On Jul 28, 2016, coriaceous from ROSLINDALE, MA wrote:

The cultivar name is 'Christom'. "Blue Muffin" is a registered trademark.


On Jul 28, 2016, klinc1234 from Little Rock, AR (Zone 7b) wrote:

I have grown these plants for a few years now - and I've found them to be an easy plant to grow - but I have not had much success getting them to fruit. This year I added a different cultivar 'Papoose' hoping to increase the fruit set - but at least this year - the flowering time for these two cultivars did not overlap (even a little!). If you are growing these plants for the fruit, I would suggest planting two different cultivars (or at least one plant of the straight species).


On Aug 11, 2015, Rickwebb from Downingtown, PA wrote:

I have not grown it myself, but I saw a specimen in downtown Hinsdale, Illinois in August 2012 that was about 5 feet high with rounded habit and the fruit had a definite blue color in the normally more black-purple fruit of most of this Arrowwood. It really looked good.


On Jun 21, 2014, rustyduck from Morrisville, PA wrote:

Second year for the shrub. Planted in partial to bright shade area with average to dry conditions. About 10 feet from a small red maple. It's "OK." Not as dense as I had hoped and the blooms last about 15 minutes. Oh, and the ants/aphids love the blooms. I'm not endeared by the blue berries. If it doesn't WOW me this year and maybe next ... it's outa here!


On Apr 1, 2013, MrsSchmit from Richfield, MN wrote:

I moved Blue Muffin to my North side of house (gets a few hours of western late day sun) after it grew too large for original spot. It has done well there, and the blue berries look wonderful paired with large hosta plantaginea flowers in late summer/early fall. Looking to plant a better pollinator to increase berries.


On Feb 24, 2010, ltm512 from Walla Walla, OR wrote:

3 'Blue Muffins' have been in four years with plenty of sun. Plants are leggy, bloom extremely short lived, and berries virtually non-existent.
They will be taken out this spring.


On May 11, 2009, swmbo64 from Franklin, WI wrote:

Planted 2 last August in area that gets sun most of the day, in fairly heavy clay soil. Well drained to dry area.
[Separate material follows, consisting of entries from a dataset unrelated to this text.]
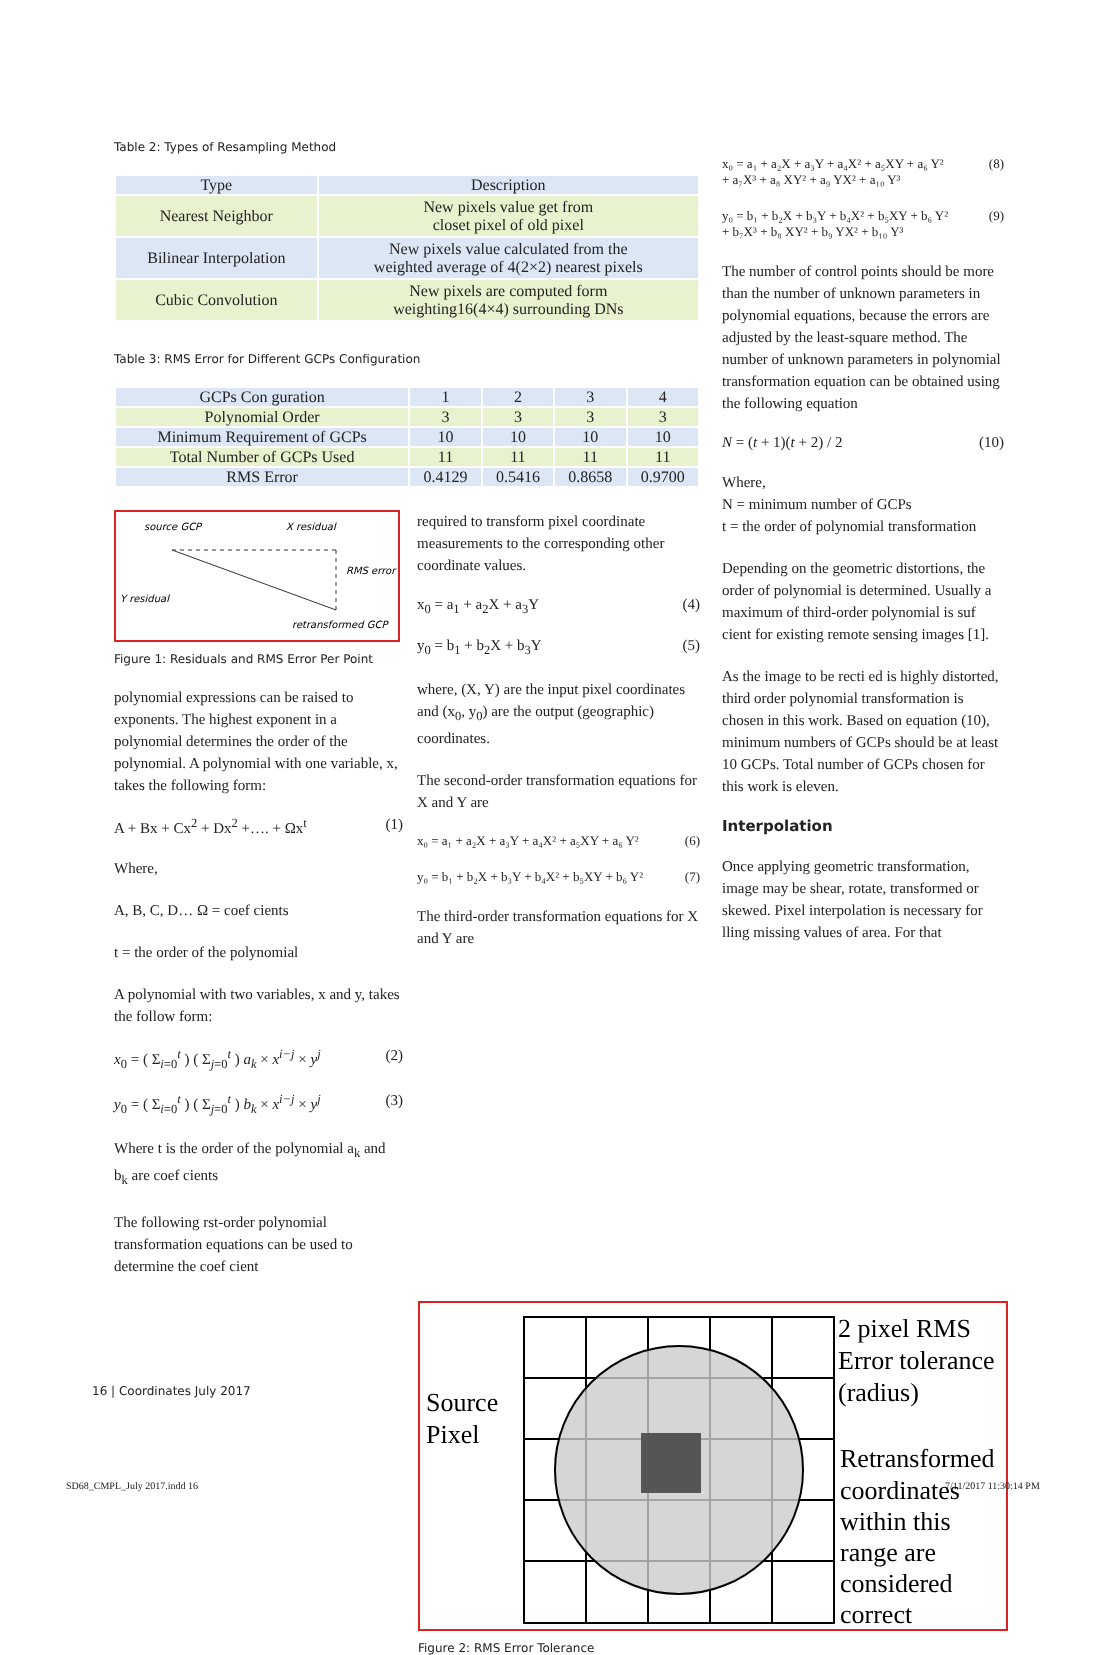Table 2: Types of Resampling Method
| Type | Description |
| --- | --- |
| Nearest Neighbor | New pixels value get from closet pixel of old pixel |
| Bilinear Interpolation | New pixels value calculated from the weighted average of 4(2×2) nearest pixels |
| Cubic Convolution | New pixels are computed form weighting16(4×4) surrounding DNs |
Table 3: RMS Error for Different GCPs Configuration
| GCPs Con guration | 1 | 2 | 3 | 4 |
| Polynomial Order | 3 | 3 | 3 | 3 |
| Minimum Requirement of GCPs | 10 | 10 | 10 | 10 |
| Total Number of GCPs Used | 11 | 11 | 11 | 11 |
| RMS Error | 0.4129 | 0.5416 | 0.8658 | 0.9700 |
source GCP
X residual
RMS error
Y residual
retransformed GCP
Figure 1: Residuals and RMS Error Per Point
polynomial expressions can be raised to exponents. The highest exponent in a polynomial determines the order of the polynomial. A polynomial with one variable, x, takes the following form:
A + Bx + Cx<sup>2</sup> + Dx<sup>2</sup> +…. + Ωx<sup>t</sup> (1)
Where,
A, B, C, D… Ω = coef cients
t = the order of the polynomial
A polynomial with two variables, x and y, takes the follow form:
x<sub>0</sub> = ( Σ<sub>i=0</sub><sup>t</sup> ) ( Σ<sub>j=0</sub><sup>t</sup> ) a<sub>k</sub> × x<sup>i−j</sup> × y<sup>j</sup> (2)
y<sub>0</sub> = ( Σ<sub>i=0</sub><sup>t</sup> ) ( Σ<sub>j=0</sub><sup>t</sup> ) b<sub>k</sub> × x<sup>i−j</sup> × y<sup>j</sup> (3)
Where t is the order of the polynomial a<sub>k</sub> and b<sub>k</sub> are coef cients
The following rst-order polynomial transformation equations can be used to determine the coef cient
required to transform pixel coordinate measurements to the corresponding other coordinate values.
x<sub>0</sub> = a<sub>1</sub> + a<sub>2</sub>X + a<sub>3</sub>Y (4)
y<sub>0</sub> = b<sub>1</sub> + b<sub>2</sub>X + b<sub>3</sub>Y (5)
where, (X, Y) are the input pixel coordinates and (x<sub>0</sub>, y<sub>0</sub>) are the output (geographic) coordinates.
The second-order transformation equations for X and Y are
x₀ = a₁ + a₂X + a₃Y + a₄X² + a₅XY + a₆ Y² (6)
y₀ = b₁ + b₂X + b₃Y + b₄X² + b₅XY + b₆ Y² (7)
The third-order transformation equations for X and Y are
x₀ = a₁ + a₂X + a₃Y + a₄X² + a₅XY + a₆ Y²
+ a₇X³ + a₈ XY² + a₉ YX² + a₁₀ Y³ (8)
y₀ = b₁ + b₂X + b₃Y + b₄X² + b₅XY + b₆ Y²
+ b₇X³ + b₈ XY² + b₉ YX² + b₁₀ Y³ (9)
The number of control points should be more than the number of unknown parameters in polynomial equations, because the errors are adjusted by the least-square method. The number of unknown parameters in polynomial transformation equation can be obtained using the following equation
N = (t + 1)(t + 2) / 2 (10)
Where,
N = minimum number of GCPs
t = the order of polynomial transformation
Depending on the geometric distortions, the order of polynomial is determined. Usually a maximum of third-order polynomial is suf cient for existing remote sensing images [1].
As the image to be recti ed is highly distorted, third order polynomial transformation is chosen in this work. Based on equation (10), minimum numbers of GCPs should be at least 10 GCPs. Total number of GCPs chosen for this work is eleven.
Interpolation
Once applying geometric transformation, image may be shear, rotate, transformed or skewed. Pixel interpolation is necessary for lling missing values of area. For that
Source
Pixel
2 pixel RMS
Error tolerance
(radius)
Retransformed
coordinates
within this
range are
considered
correct
Figure 2: RMS Error Tolerance
16 | Coordinates July 2017
SD68_CMPL_July 2017.indd 16 7/11/2017 11:30:14 PM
When I first planted them, even though watered regularly, the leaves drooped consistently. I was concerned they would not make it through the winter. Both have come back beautifully this Spring. Profuse blooms. Fruit is blueberry blue. Nice contrast with the deep green, ribbed foliage. All in all, very nice shrub.


On Jan 16, 2006, ViburnumValley from Scott County, KY (Zone 5b) wrote:

Blue Muffin arrowwood arrived to great fanfare in the ornamental shrub world, based mainly on a catchy trademark name and claims of compactness or dwarf character. It still has the catchy name, but the rest of the story is that (at least here in KY) it is not compact or dwarf and seems to be behaving like most other arrowwoods.

I believe it will be a good pollinating partner for other more ornamentally significant arrowwoods blooming at the same time.